Atomları ve molekülleri taşıyacak, yerleştirecek küçüklükteki ilk robot kolun yapılmasıyla nanoteknolojinin ilk aşaması gerçekleşmiş olacaktır. Böyle bir minyatür robot kolun ürettiği robot kollar da kendi benzerlerini ve diğer nano ölçekli aygıtları yapacaklardır. Sayıları trilyonlara ulaştığında da süper nano bilgisayarlar tarafından kontrol edilen bu sürü ile nesneler üretilebilecektir.
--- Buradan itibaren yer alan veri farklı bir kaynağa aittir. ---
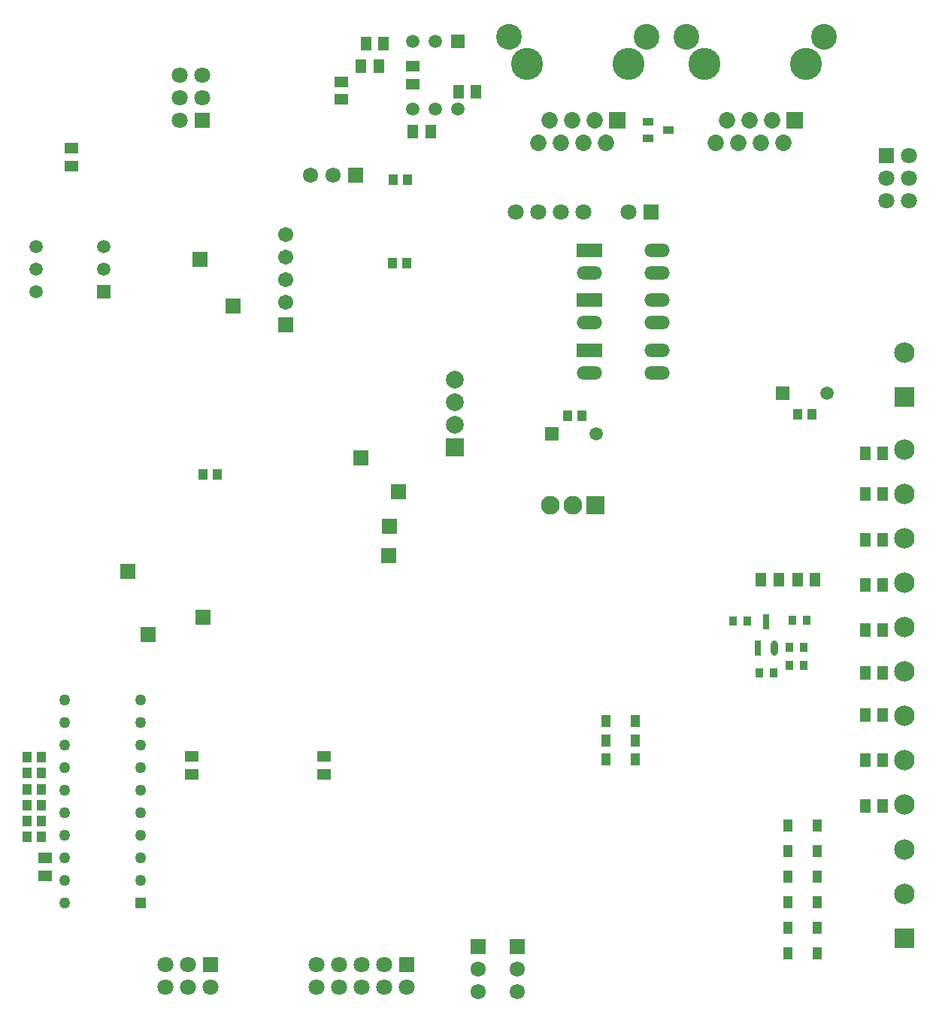
<source format=gbs>
G04*
G04 #@! TF.GenerationSoftware,Altium Limited,Altium Designer,20.0.13 (296)*
G04*
G04 Layer_Color=16711935*
%FSLAX44Y44*%
%MOMM*%
G71*
G01*
G75*
%ADD59R,1.6032X1.2032*%
%ADD63R,1.0032X1.2032*%
%ADD64R,1.2032X1.6032*%
%ADD77R,1.2200X0.9200*%
%ADD82R,1.7032X1.7032*%
%ADD83C,1.7032*%
%ADD84R,1.2632X1.2632*%
%ADD85C,1.2632*%
%ADD86R,1.5200X1.5200*%
%ADD87C,1.5200*%
%ADD88R,1.5112X1.5112*%
%ADD89C,1.5112*%
%ADD90R,1.5112X1.5112*%
%ADD91R,1.7032X1.7032*%
%ADD92C,1.8082*%
%ADD93R,1.8082X1.8082*%
%ADD94R,2.3032X2.3032*%
%ADD95C,2.3032*%
%ADD96R,2.1082X2.1082*%
%ADD97C,2.1082*%
%ADD98R,1.8032X1.8032*%
%ADD99C,1.8032*%
%ADD100C,1.7200*%
%ADD101R,1.7200X1.7200*%
%ADD102C,3.6032*%
%ADD103R,1.8532X1.8532*%
%ADD104C,1.8532*%
%ADD105C,2.9032*%
%ADD106O,2.8448X1.5240*%
%ADD107R,2.8448X1.5240*%
%ADD108C,2.0032*%
%ADD109R,2.0032X2.0032*%
%ADD110R,1.8082X1.8082*%
%ADD111R,1.7200X1.7200*%
%ADD152R,0.8200X1.0200*%
%ADD153R,0.8032X1.7032*%
%ADD154O,0.8032X1.7032*%
%ADD155R,1.1132X1.4232*%
D59*
X44750Y165000D02*
D03*
Y185000D02*
D03*
X74750Y984000D02*
D03*
Y964000D02*
D03*
X359250Y279000D02*
D03*
Y299000D02*
D03*
X209750Y279000D02*
D03*
Y299000D02*
D03*
X378500Y1059000D02*
D03*
Y1039000D02*
D03*
X459250Y1076250D02*
D03*
Y1056250D02*
D03*
D63*
X892500Y684500D02*
D03*
X908500D02*
D03*
X453000Y948750D02*
D03*
X437000D02*
D03*
X633250Y683000D02*
D03*
X649250D02*
D03*
X452000Y854750D02*
D03*
X436000D02*
D03*
X222750Y616750D02*
D03*
X238750D02*
D03*
X24250Y208750D02*
D03*
X40250D02*
D03*
X24250Y298250D02*
D03*
X40250D02*
D03*
X24250Y280350D02*
D03*
X40250D02*
D03*
X24250Y226650D02*
D03*
X40250D02*
D03*
X24250Y244550D02*
D03*
X40250D02*
D03*
X24250Y262450D02*
D03*
X40250D02*
D03*
D64*
X871250Y498000D02*
D03*
X851250D02*
D03*
X892250Y498250D02*
D03*
X912250D02*
D03*
X400750Y1077000D02*
D03*
X420750D02*
D03*
X406250Y1102250D02*
D03*
X426250D02*
D03*
X479250Y1003000D02*
D03*
X459250D02*
D03*
X530250Y1047500D02*
D03*
X510250D02*
D03*
X968250Y243500D02*
D03*
X988250D02*
D03*
X968250Y294750D02*
D03*
X988250D02*
D03*
X968250Y345750D02*
D03*
X988250D02*
D03*
X968250Y393000D02*
D03*
X988250D02*
D03*
X968250Y441750D02*
D03*
X988250D02*
D03*
X968250Y492750D02*
D03*
X988250D02*
D03*
X968250Y543500D02*
D03*
X988250D02*
D03*
X968250Y595250D02*
D03*
X988250D02*
D03*
X968250Y640500D02*
D03*
X988250D02*
D03*
D77*
X724250Y995000D02*
D03*
Y1014000D02*
D03*
X746750Y1004500D02*
D03*
D82*
X315750Y785450D02*
D03*
X443000Y597500D02*
D03*
X432500Y558750D02*
D03*
X432000Y525750D02*
D03*
X222500Y456250D02*
D03*
D83*
X315750Y810850D02*
D03*
Y836250D02*
D03*
Y861650D02*
D03*
Y887050D02*
D03*
D84*
X152000Y134200D02*
D03*
D85*
Y159600D02*
D03*
Y185000D02*
D03*
Y210400D02*
D03*
Y235800D02*
D03*
Y261200D02*
D03*
Y286600D02*
D03*
Y312000D02*
D03*
Y337400D02*
D03*
Y362800D02*
D03*
X67000D02*
D03*
Y337400D02*
D03*
Y312000D02*
D03*
Y286600D02*
D03*
Y261200D02*
D03*
Y235800D02*
D03*
Y210400D02*
D03*
Y185000D02*
D03*
Y159600D02*
D03*
Y134200D02*
D03*
D86*
X875750Y708500D02*
D03*
X615750Y662250D02*
D03*
D87*
X925750Y708500D02*
D03*
X665750Y662250D02*
D03*
D88*
X110850Y822350D02*
D03*
D89*
X34650D02*
D03*
X110850Y847750D02*
D03*
X34650D02*
D03*
Y873150D02*
D03*
X110850D02*
D03*
X510050Y1028050D02*
D03*
X484650Y1104250D02*
D03*
Y1028050D02*
D03*
X459250D02*
D03*
Y1104250D02*
D03*
D90*
X510050D02*
D03*
D91*
X138250Y507250D02*
D03*
X256250Y806250D02*
D03*
X219250Y859000D02*
D03*
X400250Y635750D02*
D03*
X161000Y436250D02*
D03*
D92*
X1017650Y924950D02*
D03*
X992250D02*
D03*
X1017650Y950350D02*
D03*
X992250D02*
D03*
X1017650Y975750D02*
D03*
X196000Y1066550D02*
D03*
X221400D02*
D03*
X196000Y1041150D02*
D03*
X221400D02*
D03*
X196000Y1015750D02*
D03*
X180700Y39350D02*
D03*
Y64750D02*
D03*
X206100Y39350D02*
D03*
Y64750D02*
D03*
X231500Y39350D02*
D03*
X350250D02*
D03*
Y64750D02*
D03*
X375650Y39350D02*
D03*
Y64750D02*
D03*
X401050Y39350D02*
D03*
Y64750D02*
D03*
X426450Y39350D02*
D03*
Y64750D02*
D03*
X451850Y39350D02*
D03*
D93*
X992250Y975750D02*
D03*
X221400Y1015750D02*
D03*
D94*
X1012500Y703750D02*
D03*
Y94750D02*
D03*
D95*
Y753750D02*
D03*
Y644750D02*
D03*
Y594750D02*
D03*
Y544750D02*
D03*
Y494750D02*
D03*
Y444750D02*
D03*
Y394750D02*
D03*
Y344750D02*
D03*
Y294750D02*
D03*
Y244750D02*
D03*
Y194750D02*
D03*
Y144750D02*
D03*
D96*
X664900Y581750D02*
D03*
D97*
X639500D02*
D03*
X614100D02*
D03*
D98*
X727400Y912250D02*
D03*
X532500Y84800D02*
D03*
D99*
X702000Y912250D02*
D03*
X651200D02*
D03*
X625800D02*
D03*
X600400D02*
D03*
X575000D02*
D03*
D100*
X343850Y953500D02*
D03*
X369250D02*
D03*
X576500Y34000D02*
D03*
Y59400D02*
D03*
X532500Y34000D02*
D03*
Y59400D02*
D03*
D101*
X394650Y953500D02*
D03*
D102*
X702150Y1078750D02*
D03*
X587850D02*
D03*
X901650D02*
D03*
X787350D02*
D03*
D103*
X689450Y1015250D02*
D03*
X888950D02*
D03*
D104*
X676750Y989850D02*
D03*
X664050Y1015250D02*
D03*
X651350Y989850D02*
D03*
X638650Y1015250D02*
D03*
X625950Y989850D02*
D03*
X613250Y1015250D02*
D03*
X600550Y989850D02*
D03*
X876250D02*
D03*
X863550Y1015250D02*
D03*
X850850Y989850D02*
D03*
X838150Y1015250D02*
D03*
X825450Y989850D02*
D03*
X812750Y1015250D02*
D03*
X800050Y989850D02*
D03*
D105*
X722500Y1109250D02*
D03*
X567500D02*
D03*
X922000D02*
D03*
X767000D02*
D03*
D106*
X733850Y756200D02*
D03*
Y730800D02*
D03*
X657650D02*
D03*
X733850Y813450D02*
D03*
Y788050D02*
D03*
X657650D02*
D03*
X733850Y869450D02*
D03*
Y844050D02*
D03*
X657650D02*
D03*
D107*
Y756200D02*
D03*
Y813450D02*
D03*
Y869450D02*
D03*
D108*
X506000Y723550D02*
D03*
Y672750D02*
D03*
Y698150D02*
D03*
D109*
Y647350D02*
D03*
D110*
X231500Y64750D02*
D03*
X451850D02*
D03*
D111*
X576500Y84800D02*
D03*
D152*
X835500Y452000D02*
D03*
X819500D02*
D03*
X886500Y452250D02*
D03*
X902500D02*
D03*
X898750Y421750D02*
D03*
X882750D02*
D03*
X883250Y401500D02*
D03*
X899250D02*
D03*
X849000Y393750D02*
D03*
X865000D02*
D03*
D153*
X856750Y450750D02*
D03*
X847250Y421250D02*
D03*
D154*
X866250D02*
D03*
D155*
X709100Y296250D02*
D03*
X676400D02*
D03*
X709100Y339250D02*
D03*
X676400D02*
D03*
X709100Y317500D02*
D03*
X676400D02*
D03*
X914100Y192850D02*
D03*
X881400D02*
D03*
X914100Y77250D02*
D03*
X881400D02*
D03*
X914100Y163950D02*
D03*
X881400D02*
D03*
X914100Y221750D02*
D03*
X881400D02*
D03*
X914100Y106150D02*
D03*
X881400D02*
D03*
X914100Y135050D02*
D03*
X881400D02*
D03*
M02*

</source>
Nanoteknolojiyi yakından incelersek çok enerji tasarruflu ve çevre dostu. Günümüzün teknolojileri isehammaddenin üretimiyle başlıyor ve istenen maddenin saflaştırılması için birçok işlemden geçiyor; artık maddesi çok, çevre düşmanı ve gereksiz enerji tüketiyor. Atmosferde gittikçe artan karbon dioksit gazında ve dünyamızdaki ısı artmasında günümüzün enerjiye aç teknolojilerinin etkisinin büyük olduğunu herkes kabul ediyor. Nanoteknolojide imalat için gereken her şey portatif olabilecek büyüklükte. Ayrıca hammaddeleri çok uzak yerlerden alıp taşımaya gerek kalmıyor, çünkü hammadde olan atomlar her yerde var. Bunların doğal neticesi, ekonomide merkeziyetçilik ortadan kalkacak. Günümüzde küçük bir azınlığın elinde olan ileri teknoloji ve sermaye, coğrafi olarak daha homojen dağılacak, demokratik düzenler daha bir anlam kazanacak. Tabii insanlık böyle bir teknolojiyi kötü yolda da kullanabilir. Moleküler makinaların, mini robotların biyolojik veya konvansiyonel silah yapımında kullanılma olasılığı da var.